WORK REQUIRED: The answer should hold only the lines from the one containing "免包括根据《韦布一波密伦法》登记的7个" through the one containing "wirbel Bereich kann angepasst werden." in the entries below, copied exactly, without pictures.

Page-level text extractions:
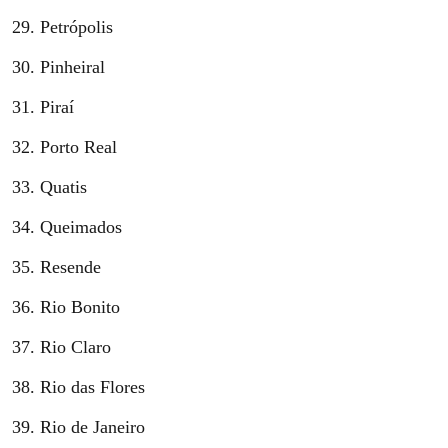
Petrópolis
Pinheiral
Piraí
Porto Real
Quatis
Queimados
Resende
Rio Bonito
Rio Claro
Rio das Flores
Rio de Janeiro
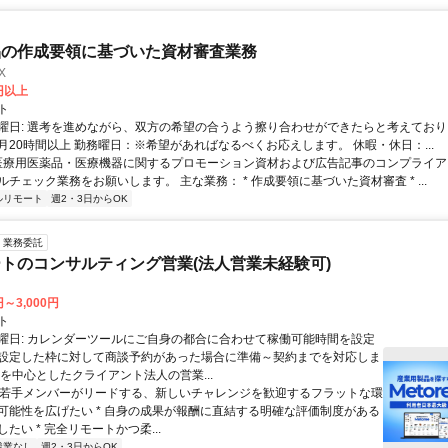
品の作成要領に基づいた資材審査業務
X
0円以上
ト
曜日: 選考を進めながら、双方の希望の合うよう擦り合わせができたらと考えており
月20時間以上 勤務曜日：※希望があればなるべくお応えします。 休暇・休日：...
 医療用医薬品・医療機器に関するプロモーション資材および広告記事のコンプライアン
チェック業務をお願いします。 主な業務： * 作成要領に基づいた資材審査 * ...
ルリモート
週2・3日からOK
業務委託
トのコンサルティング営業(法人営業未経験可)
円～3,000円
ト
曜日: カレンダーツールにご自身の都合に合わせて稼働可能時間を設定
設定した枠に対して商談予約があった場合に準備～契約までを対応しま
業を中心としたクライアント法人の営業...
 * 若手メンバーがリードする、新しいチャレンジを歓迎するフラットな環
可能性を広げたい * 自身の成果が報酬に直結する明確な評価制度がある
たい * 完全リモートかつ柔...
残業なし
週2・3日からOK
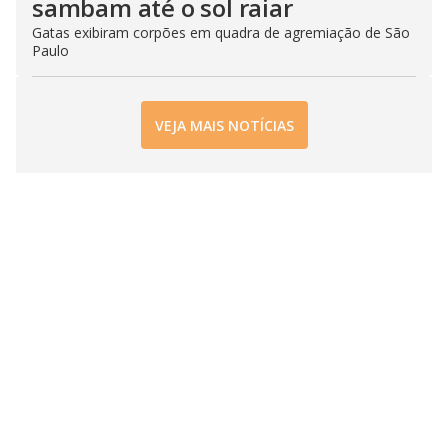
sambam até o sol raiar
Gatas exibiram corpões em quadra de agremiação de São
Paulo
VEJA MAIS NOTÍCIAS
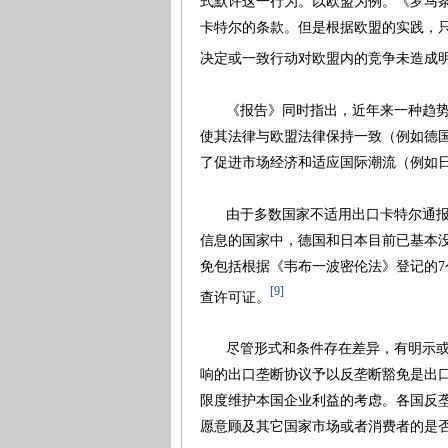
式默许这一行为。以欧盟为例。《罗马
卡特尔的条款。但是根据欧盟的实践，
决定或一致行动对欧盟内的竞争未造成
《报告》同时指出，近年来一种趋势是
使其法律与欧盟法律保持一致（例如德
了促进市场经济和适应国际潮流（例如
由于多数国家不适用出口卡特尔通报或
信息的国家中，德国和日本目前已基本
免包括根据《韦布一波密伦法》登记的7个
[9]
查许可证。
尽管形式和条件存在差异，有明示或暗
响的出口垄断协议予以反垄断豁免是出
限度维护本国企业利益的考虑。各国反
愿意顾及其它国家市场或者消费者的是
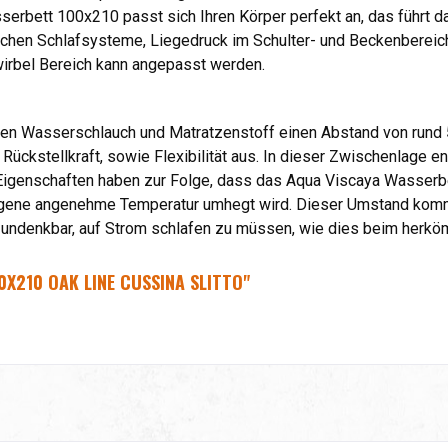
erbett 100x210 passt sich Ihren Körper perfekt an, das führt d
mlichen Schlafsysteme, Liegedruck im Schulter- und Beckenbereic
wirbel Bereich kann angepasst werden.
hen Wasserschlauch und Matratzenstoff einen Abstand von rund 
 Rückstellkraft, sowie Flexibilität aus. In dieser Zwischenlage 
 Eigenschaften haben zur Folge, dass das Aqua Viscaya Wasserb
eigene angenehme Temperatur umhegt wird. Dieser Umstand ko
 undenkbar, auf Strom schlafen zu müssen, wie dies beim herköm
X210 OAK LINE CUSSINA SLITTO"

COMPLETED TASK:
免包括根据《韦布一波密伦法》登记的7个
[9]
查许可证。
尽管形式和条件存在差异，有明示或暗
响的出口垄断协议予以反垄断豁免是出
限度维护本国企业利益的考虑。各国反
愿意顾及其它国家市场或者消费者的是
erbett 100x210 passt sich Ihren Körper perfekt an, das führt d
mlichen Schlafsysteme, Liegedruck im Schulter- und Beckenbereic
wirbel Bereich kann angepasst werden.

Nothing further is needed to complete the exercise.